**WHAT YOU WILL DO**
In the text about Mam Sonando's appeal hearing, how many days did the Cambodian Center for Human Rights monitor the hearing?

START SELECTED TEXT

While CCHR welcomes the Prosecution's suggestion to drop some of the most serious charges against rights defender Mam Sonando, it strongly urges the Court of Appeal to drop the remaining charges. Moreover, CCHR was shocked and surprised to hear the Prosecution introduce a new charge to the court.
(CCHR/IFEX) – CCHR highlights some positive and negative implications for due process from Mam Sonando’s appeal hearing, and reiterates its call for the journalist’s immediate release.
After two days of monitoring journalist and human rights defender Mam Sonando’s hearing at the Court of Appeal, the Cambodian Center for Human Rights (“CCHR”) has observed several legal and judicial developments – some positive, some negative – that have strong implications for due process in the Cambodian courts and which deserve to be highlighted.

END SELECTED TEXT
START EXTRACTED INFORMATION

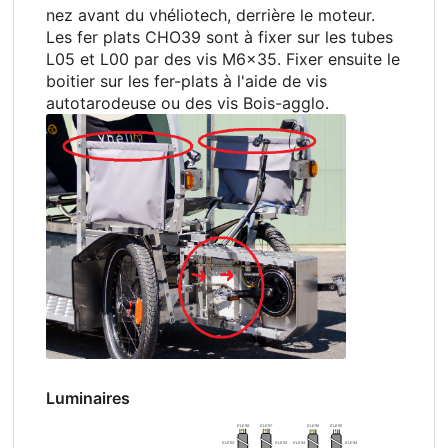
nez avant du vhéliotech, derrière le moteur.
Les fer plats CHO39 sont à fixer sur les tubes
L05 et L00 par des vis M6x35. Fixer ensuite le
boitier sur les fer-plats à l'aide de vis
autotarodeuse ou des vis Bois-agglo.
Luminaires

END EXTRACTED INFORMATION

**SOLUTION FOR THIS TASK**
Two days.